[TEXT SEGMENT]:
:::

# Come celebrate with me!



## L I Jane (Jul 21, 2007)

After I posted my pic of Paph Magic Lantern--so many had suggested that I take it to judging so I did today with all the flowers opened but one bud--6 flowers on six inflorescences plus the bud.This is my 1st time at judging which was in Elmsford NY.It was the second to the last plant to be judged. I got a CCE of 90 pts!!!!!!!!!!!!!!!!!!!!!!!!!!!!!!!!!!!!!The judges came up afterward & said it was a fabulously well grown plant.It should be in the awards quarterly in the future.


----------



## gonewild (Jul 21, 2007)

:clap:You sound surprised? 
It was absolutely beautiful!
Congratulations on your growing skills.


----------



## Marco (Jul 21, 2007)

Congrats Jane!!!!!


----------



## gore42 (Jul 21, 2007)

THATS AWESOME! Congratulations! There's no doubt that the plant (your growing of the plant, that is) deserved it!

:::

[ROWS]:
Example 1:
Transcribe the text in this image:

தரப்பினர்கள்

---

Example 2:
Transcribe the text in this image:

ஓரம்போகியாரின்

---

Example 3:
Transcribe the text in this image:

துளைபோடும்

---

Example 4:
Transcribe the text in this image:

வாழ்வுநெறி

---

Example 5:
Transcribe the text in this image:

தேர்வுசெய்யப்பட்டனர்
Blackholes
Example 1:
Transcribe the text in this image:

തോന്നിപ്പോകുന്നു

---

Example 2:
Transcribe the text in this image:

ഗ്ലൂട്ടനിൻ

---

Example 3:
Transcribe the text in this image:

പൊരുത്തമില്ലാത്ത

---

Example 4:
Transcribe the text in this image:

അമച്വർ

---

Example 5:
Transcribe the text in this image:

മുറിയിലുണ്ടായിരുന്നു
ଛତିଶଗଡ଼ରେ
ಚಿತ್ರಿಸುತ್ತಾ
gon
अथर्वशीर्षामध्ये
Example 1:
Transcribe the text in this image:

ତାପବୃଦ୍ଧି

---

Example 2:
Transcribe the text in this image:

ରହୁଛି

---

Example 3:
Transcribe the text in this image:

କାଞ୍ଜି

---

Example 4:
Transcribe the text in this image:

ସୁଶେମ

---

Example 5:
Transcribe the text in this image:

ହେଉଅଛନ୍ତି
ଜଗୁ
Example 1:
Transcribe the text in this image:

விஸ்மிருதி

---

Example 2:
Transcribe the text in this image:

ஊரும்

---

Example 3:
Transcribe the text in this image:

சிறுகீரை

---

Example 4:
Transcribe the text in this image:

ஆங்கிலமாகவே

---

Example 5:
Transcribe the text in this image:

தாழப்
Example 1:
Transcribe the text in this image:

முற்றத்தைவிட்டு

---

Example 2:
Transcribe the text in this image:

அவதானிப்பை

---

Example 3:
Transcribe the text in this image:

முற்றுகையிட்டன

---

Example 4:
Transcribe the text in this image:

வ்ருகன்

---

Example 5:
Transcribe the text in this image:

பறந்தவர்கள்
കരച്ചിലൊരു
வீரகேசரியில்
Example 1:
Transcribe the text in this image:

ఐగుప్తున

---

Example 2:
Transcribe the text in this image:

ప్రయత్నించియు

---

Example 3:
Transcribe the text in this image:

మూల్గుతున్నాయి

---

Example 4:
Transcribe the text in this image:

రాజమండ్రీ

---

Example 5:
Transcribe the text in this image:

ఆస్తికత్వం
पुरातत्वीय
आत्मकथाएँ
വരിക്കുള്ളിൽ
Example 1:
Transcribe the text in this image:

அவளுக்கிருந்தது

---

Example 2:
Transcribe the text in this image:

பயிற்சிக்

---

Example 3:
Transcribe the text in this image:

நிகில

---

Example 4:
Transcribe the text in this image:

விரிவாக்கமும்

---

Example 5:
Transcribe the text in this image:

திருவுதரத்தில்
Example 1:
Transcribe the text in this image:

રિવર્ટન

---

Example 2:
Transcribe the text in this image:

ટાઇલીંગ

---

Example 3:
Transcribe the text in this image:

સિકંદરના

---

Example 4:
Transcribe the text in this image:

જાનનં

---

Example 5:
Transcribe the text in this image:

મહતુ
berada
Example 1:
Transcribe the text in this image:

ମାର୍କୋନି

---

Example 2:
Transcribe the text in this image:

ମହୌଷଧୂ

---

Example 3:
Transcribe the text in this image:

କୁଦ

:::

[DIRECTIVES]:
1. From the orchid judging thread, copy the passage that begins at the words "## L I Jane" and stops after the words "your growing skills.".
2. In the orchid judging thread, how many points did the plant receive at judging?

[SOLUTIONS BY TASK]:
1.
## L I Jane (Jul 21, 2007)

After I posted my pic of Paph Magic Lantern--so many had suggested that I take it to judging so I did today with all the flowers opened but one bud--6 flowers on six inflorescences plus the bud.This is my 1st time at judging which was in Elmsford NY.It was the second to the last plant to be judged. I got a CCE of 90 pts!!!!!!!!!!!!!!!!!!!!!!!!!!!!!!!!!!!!!The judges came up afterward & said it was a fabulously well grown plant.It should be in the awards quarterly in the future.


----------



## gonewild (Jul 21, 2007)

:clap:You sound surprised? 
It was absolutely beautiful!
Congratulations on your growing skills.

2. 90 points